▶ DIRECTIONS: In the mailing-list reply about Guile below, transcribe everything from "It's a PR-thing, really." down to "mouths) had hoped.".

▶ EXERCISE PASSAGE:
Mikael Djurfeldt <> writes:

> I agree very much with both Jim and you, but...
> I have a fairly good overview of Guile's internals and I'm not sure
> that the naive reader of recent posts on this list with benchmarks
> where Guile shows "poor" performance, complaints on the quality of
> code, and talk about limitations in the internal architecture of Guile
> gets a proper picture.
> I feel like adding that many parts of Guile are good.  Those parts of


No doubt lots of Guile's implementation is good.  And the parts that are 
harder to grok are that way for performance.  That's all fine.  You're
exactly right that what matters more is any (false, hopefully)
perception that the code is so obtuse to make it too hard for the smart
people working on Guile to make good progress.

It's a PR-thing, really.  There are some high-profile shortcomings of
guile that don't seem to be being addressed adequately (documentation,
startup-time, translators).  One of the reasons we chose Guile for Scwm
was the promise of its getting better, and it has.  But it hasn't gotten 
better nearly as quickly as we (or at least I;  I won't put words in
Maciej's or the other Scwm contributors' mouths) had hoped.

> I don't think the current state of the implementation scares people
> away from Guile.  I *do* think that if we build up a false impression
> that Guile has poor performance or is hard to work with due to a poor
> implementation, that could scare people.  (I don't mean that we should
> stop pointing out what should be fixed.)  And of course, even more
> importantly, simple things like the startup time has a large effect on
> the popularity of Guile.

▶ RECORDS SHOWN:
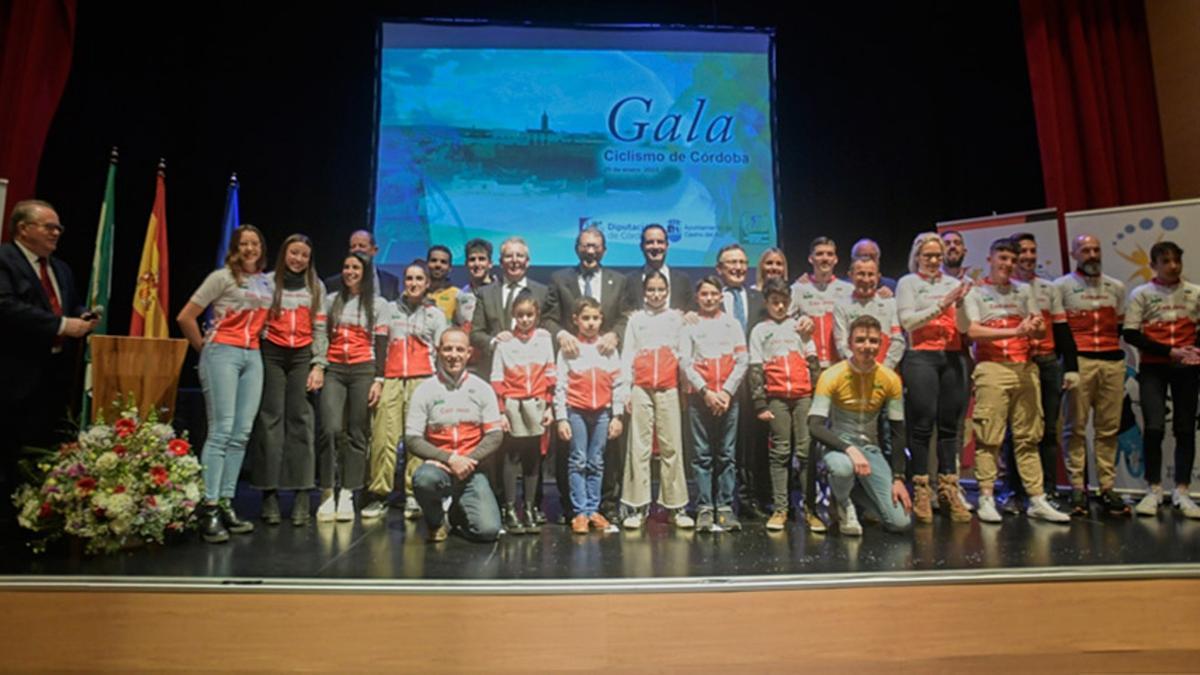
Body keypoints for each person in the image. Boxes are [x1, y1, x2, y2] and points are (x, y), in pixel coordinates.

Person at [960, 238, 1069, 524]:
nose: (1007, 264)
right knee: (989, 436)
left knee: (1028, 436)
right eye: (1002, 258)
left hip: (1025, 367)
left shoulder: (1023, 291)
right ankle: (985, 496)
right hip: (992, 368)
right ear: (990, 259)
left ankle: (1036, 498)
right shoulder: (977, 292)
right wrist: (1014, 332)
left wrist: (1035, 328)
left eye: (1012, 259)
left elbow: (1039, 331)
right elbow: (973, 331)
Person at [177, 224, 271, 543]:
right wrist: (207, 350)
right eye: (243, 243)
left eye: (254, 244)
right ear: (235, 247)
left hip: (253, 355)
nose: (249, 249)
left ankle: (227, 502)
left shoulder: (264, 282)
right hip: (223, 352)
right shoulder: (220, 277)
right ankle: (209, 506)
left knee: (242, 433)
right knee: (221, 430)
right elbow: (186, 317)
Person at [0, 200, 96, 508]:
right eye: (49, 226)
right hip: (14, 375)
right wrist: (62, 324)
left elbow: (70, 305)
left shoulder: (60, 268)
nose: (56, 232)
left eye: (59, 227)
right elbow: (6, 307)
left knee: (46, 446)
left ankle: (40, 511)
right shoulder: (5, 260)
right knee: (10, 448)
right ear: (23, 229)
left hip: (54, 374)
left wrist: (83, 315)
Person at [543, 227, 633, 523]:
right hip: (574, 373)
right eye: (584, 246)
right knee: (574, 454)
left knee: (602, 453)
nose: (590, 251)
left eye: (595, 246)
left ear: (604, 250)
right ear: (576, 248)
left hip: (605, 371)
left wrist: (616, 336)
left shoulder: (618, 281)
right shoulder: (559, 279)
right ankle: (574, 508)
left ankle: (601, 506)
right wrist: (561, 336)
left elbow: (624, 317)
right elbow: (548, 318)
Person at [807, 315, 912, 536]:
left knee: (899, 523)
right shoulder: (832, 375)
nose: (867, 346)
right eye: (861, 340)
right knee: (843, 467)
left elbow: (897, 431)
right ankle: (843, 504)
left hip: (870, 448)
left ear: (881, 344)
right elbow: (815, 426)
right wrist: (849, 449)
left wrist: (899, 478)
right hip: (838, 445)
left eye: (873, 341)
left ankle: (855, 493)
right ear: (850, 343)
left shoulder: (890, 378)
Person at [469, 236, 550, 517]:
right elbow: (475, 333)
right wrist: (495, 341)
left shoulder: (541, 291)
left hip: (533, 387)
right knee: (502, 447)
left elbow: (549, 325)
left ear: (528, 261)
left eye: (520, 256)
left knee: (533, 448)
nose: (514, 261)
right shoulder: (486, 293)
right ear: (500, 262)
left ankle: (532, 505)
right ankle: (504, 505)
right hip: (498, 382)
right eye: (508, 256)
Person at [896, 232, 972, 523]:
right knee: (922, 424)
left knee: (950, 426)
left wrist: (961, 303)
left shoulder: (954, 284)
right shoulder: (908, 283)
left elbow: (965, 327)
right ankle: (921, 490)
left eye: (937, 256)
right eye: (927, 255)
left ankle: (949, 489)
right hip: (921, 356)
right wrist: (942, 304)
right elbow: (907, 321)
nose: (932, 260)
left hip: (951, 355)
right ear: (917, 256)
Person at [250, 234, 326, 527]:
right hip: (271, 355)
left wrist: (318, 364)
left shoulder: (316, 287)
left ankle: (302, 495)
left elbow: (320, 331)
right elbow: (255, 321)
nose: (298, 259)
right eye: (293, 253)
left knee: (301, 420)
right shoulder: (267, 283)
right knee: (270, 419)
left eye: (304, 255)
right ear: (284, 254)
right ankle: (269, 495)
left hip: (302, 357)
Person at [362, 260, 447, 521]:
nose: (413, 283)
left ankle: (413, 494)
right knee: (383, 439)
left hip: (423, 380)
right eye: (409, 278)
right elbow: (380, 345)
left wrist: (441, 386)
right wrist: (378, 378)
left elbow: (443, 352)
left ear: (427, 283)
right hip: (391, 378)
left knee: (416, 439)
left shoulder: (435, 314)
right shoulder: (388, 309)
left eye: (419, 279)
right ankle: (379, 494)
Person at [1123, 241, 1200, 518]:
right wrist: (1170, 351)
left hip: (1186, 369)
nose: (1172, 266)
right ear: (1153, 265)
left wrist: (1195, 350)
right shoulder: (1141, 293)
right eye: (1165, 261)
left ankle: (1182, 490)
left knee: (1185, 428)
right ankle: (1153, 489)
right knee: (1154, 428)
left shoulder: (1194, 292)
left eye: (1176, 260)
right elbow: (1130, 333)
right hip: (1153, 368)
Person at [406, 328, 504, 543]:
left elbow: (495, 435)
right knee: (424, 480)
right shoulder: (425, 390)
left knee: (488, 531)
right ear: (438, 351)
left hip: (471, 469)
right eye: (448, 349)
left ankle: (455, 513)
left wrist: (468, 460)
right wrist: (449, 459)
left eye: (460, 349)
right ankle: (436, 521)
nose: (453, 355)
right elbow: (412, 439)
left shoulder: (482, 388)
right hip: (438, 467)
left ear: (469, 353)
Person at [313, 252, 390, 523]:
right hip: (334, 368)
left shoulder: (379, 304)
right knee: (330, 429)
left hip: (364, 370)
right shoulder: (331, 300)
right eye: (346, 267)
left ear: (365, 272)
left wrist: (379, 380)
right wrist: (319, 366)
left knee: (358, 432)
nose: (349, 271)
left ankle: (347, 492)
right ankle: (326, 492)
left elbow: (381, 345)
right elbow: (321, 335)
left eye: (356, 267)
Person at [1056, 234, 1129, 516]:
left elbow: (1121, 325)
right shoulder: (1061, 287)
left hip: (1111, 361)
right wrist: (1070, 366)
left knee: (1108, 428)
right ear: (1074, 254)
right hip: (1080, 362)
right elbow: (1060, 331)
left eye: (1096, 249)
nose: (1092, 254)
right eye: (1085, 250)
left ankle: (1107, 487)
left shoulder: (1117, 287)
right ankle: (1077, 487)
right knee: (1074, 427)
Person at [620, 271, 692, 530]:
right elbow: (628, 355)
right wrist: (625, 390)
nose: (656, 294)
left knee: (671, 446)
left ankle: (676, 507)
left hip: (669, 388)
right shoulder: (636, 320)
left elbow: (684, 356)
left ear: (668, 290)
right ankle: (637, 506)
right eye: (651, 289)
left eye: (661, 289)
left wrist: (685, 388)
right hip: (641, 387)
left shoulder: (676, 319)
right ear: (644, 291)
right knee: (638, 447)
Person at [790, 237, 854, 528]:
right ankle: (812, 493)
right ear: (810, 259)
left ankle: (840, 493)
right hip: (811, 370)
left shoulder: (847, 290)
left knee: (839, 432)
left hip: (842, 369)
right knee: (812, 434)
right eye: (819, 254)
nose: (825, 258)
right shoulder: (799, 289)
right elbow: (785, 322)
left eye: (830, 254)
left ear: (836, 259)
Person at [1010, 232, 1077, 505]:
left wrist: (1070, 367)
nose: (1028, 256)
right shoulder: (1006, 289)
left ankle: (1048, 490)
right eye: (1022, 251)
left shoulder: (1050, 288)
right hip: (1020, 363)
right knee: (1016, 431)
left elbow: (1062, 330)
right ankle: (1015, 492)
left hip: (1048, 363)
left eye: (1032, 251)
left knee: (1049, 430)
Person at [749, 278, 819, 531]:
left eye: (784, 302)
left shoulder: (800, 326)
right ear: (766, 303)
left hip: (803, 397)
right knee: (780, 452)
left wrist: (818, 398)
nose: (779, 306)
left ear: (790, 302)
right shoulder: (759, 330)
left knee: (805, 451)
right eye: (774, 302)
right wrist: (759, 402)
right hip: (776, 398)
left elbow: (812, 360)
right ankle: (781, 508)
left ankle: (810, 509)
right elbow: (755, 367)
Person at [681, 275, 749, 532]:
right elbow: (685, 362)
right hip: (700, 400)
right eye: (704, 294)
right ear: (697, 297)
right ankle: (705, 508)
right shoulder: (689, 325)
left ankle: (725, 506)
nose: (709, 298)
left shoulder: (732, 324)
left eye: (713, 294)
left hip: (728, 399)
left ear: (721, 297)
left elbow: (742, 360)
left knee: (727, 454)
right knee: (702, 455)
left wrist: (726, 392)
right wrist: (707, 392)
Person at [554, 297, 626, 534]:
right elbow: (560, 385)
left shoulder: (608, 349)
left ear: (602, 319)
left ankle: (593, 509)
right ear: (575, 320)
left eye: (595, 318)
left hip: (602, 413)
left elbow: (618, 383)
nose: (591, 323)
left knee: (597, 461)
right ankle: (580, 512)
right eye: (586, 318)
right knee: (578, 461)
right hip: (576, 412)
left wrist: (617, 415)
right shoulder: (569, 350)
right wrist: (562, 417)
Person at [490, 294, 555, 534]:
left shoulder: (544, 339)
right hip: (512, 403)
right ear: (513, 317)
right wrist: (501, 411)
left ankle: (528, 507)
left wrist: (549, 406)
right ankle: (509, 508)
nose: (525, 320)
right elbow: (496, 376)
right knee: (511, 457)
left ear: (537, 315)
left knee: (533, 457)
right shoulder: (504, 343)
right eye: (520, 315)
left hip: (536, 403)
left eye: (529, 315)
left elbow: (550, 373)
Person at [714, 243, 770, 520]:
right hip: (719, 380)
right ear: (719, 269)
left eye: (741, 262)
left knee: (752, 442)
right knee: (720, 443)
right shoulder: (709, 298)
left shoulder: (760, 298)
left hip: (754, 381)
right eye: (730, 263)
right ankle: (718, 500)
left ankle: (749, 498)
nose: (737, 268)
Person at [833, 256, 905, 370]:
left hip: (885, 370)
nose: (866, 279)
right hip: (853, 372)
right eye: (861, 274)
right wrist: (859, 367)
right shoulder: (841, 305)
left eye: (871, 274)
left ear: (878, 277)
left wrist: (884, 368)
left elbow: (898, 341)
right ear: (851, 276)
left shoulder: (890, 303)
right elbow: (841, 344)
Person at [625, 223, 694, 311]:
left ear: (667, 246)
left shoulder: (683, 280)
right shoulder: (628, 281)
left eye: (660, 242)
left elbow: (691, 311)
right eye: (650, 242)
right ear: (642, 247)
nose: (655, 247)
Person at [324, 229, 401, 301]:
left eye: (362, 246)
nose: (357, 249)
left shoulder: (391, 282)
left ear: (374, 250)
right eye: (353, 246)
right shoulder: (333, 284)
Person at [456, 238, 495, 335]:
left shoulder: (501, 292)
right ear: (466, 264)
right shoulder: (461, 295)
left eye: (482, 259)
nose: (477, 264)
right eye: (472, 259)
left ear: (490, 264)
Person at [425, 244, 459, 323]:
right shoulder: (415, 292)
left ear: (450, 268)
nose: (438, 265)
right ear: (427, 264)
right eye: (434, 260)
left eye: (443, 262)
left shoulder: (457, 295)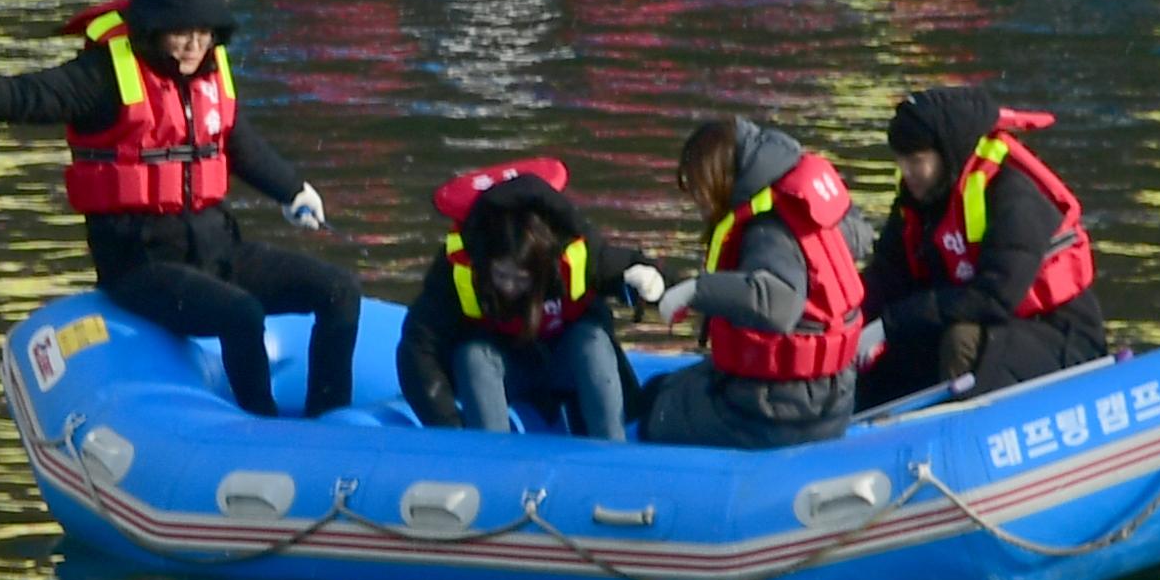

▶ SOLUTION TO THIS EXERCISE:
It's a PR-thing, really.  There are some high-profile shortcomings of
guile that don't seem to be being addressed adequately (documentation,
startup-time, translators).  One of the reasons we chose Guile for Scwm
was the promise of its getting better, and it has.  But it hasn't gotten 
better nearly as quickly as we (or at least I;  I won't put words in
Maciej's or the other Scwm contributors' mouths) had hoped.